IEEE Trans Ultrason Ferroelectr Freq Control. 2014 Jan;61(1):207-13. doi: 10.1109/TUFFC.2014.6689790.
Deformation of tissue can be accurately estimated from radio-frequency ultrasound data using a 2-dimensional normalized cross correlation (NCC)-based algorithm. This procedure, however, is very computationally time-consuming. A major time reduction can be achieved by parallelizing the numerous computations of NCC. In this paper, two approaches for parallelization have been investigated: the OpenMP interface on a multi-CPU system and Compute Unified Device Architecture (CUDA) on a graphics processing unit (GPU). The performance of the OpenMP and GPU approaches were compared with a conventional Matlab implementation of NCC. The OpenMP approach with 8 threads achieved a maximum speed-up factor of 132 on the computing of NCC, whereas the GPU approach on an Nvidia Tesla K20 achieved a maximum speed-up factor of 376. Neither parallelization approach resulted in a significant loss in image quality of the elastograms. Parallelization of the NCC computations using the GPU, therefore, significantly reduces the computation time and increases the frame rate for motion estimation.

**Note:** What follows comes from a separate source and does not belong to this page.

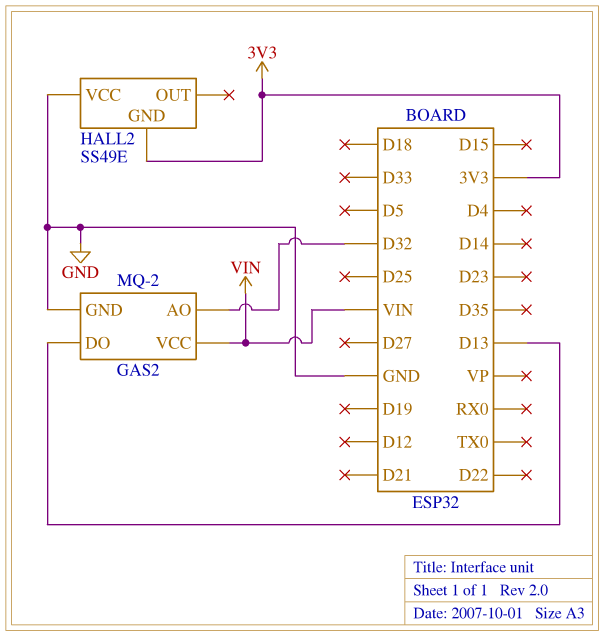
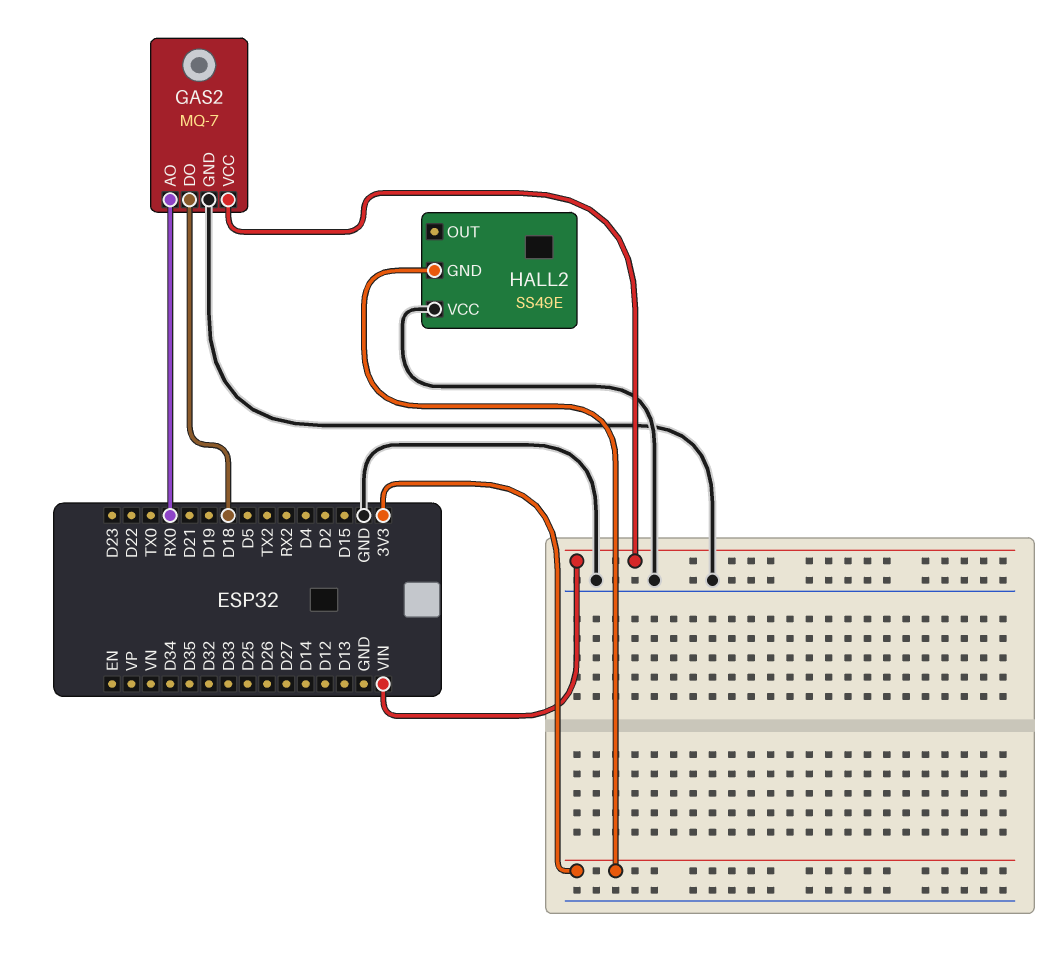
GAS2: MQ-2 -> MQ-7
GAS2 pin AO: D32 -> RX0
GAS2 pin DO: D13 -> D18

使用基于二维归一化互相关(NCC)的算法,可以从射频超声数据中准确估计组织变形。然而,该过程在计算上非常耗时。通过并行化 NCC 的大量计算,可以大大减少时间。在本文中,研究了两种并行化方法:多 CPU 系统上的 OpenMP 接口和图形处理单元(GPU)上的 Compute Unified Device Architecture(CUDA)。比较了 OpenMP 和 GPU 方法与传统的 NCC Matlab 实现的性能。具有 8 个线程的 OpenMP 方法在 NCC 的计算中实现了最大 132 的加速因子,而 Nvidia Tesla K20 上的 GPU 方法则实现了最大 376 的加速因子。这两种并行化方法都没有导致弹性图的图像质量显著下降。因此,使用 GPU 对 NCC 计算进行并行化可以大大减少计算时间并提高运动估计的帧率。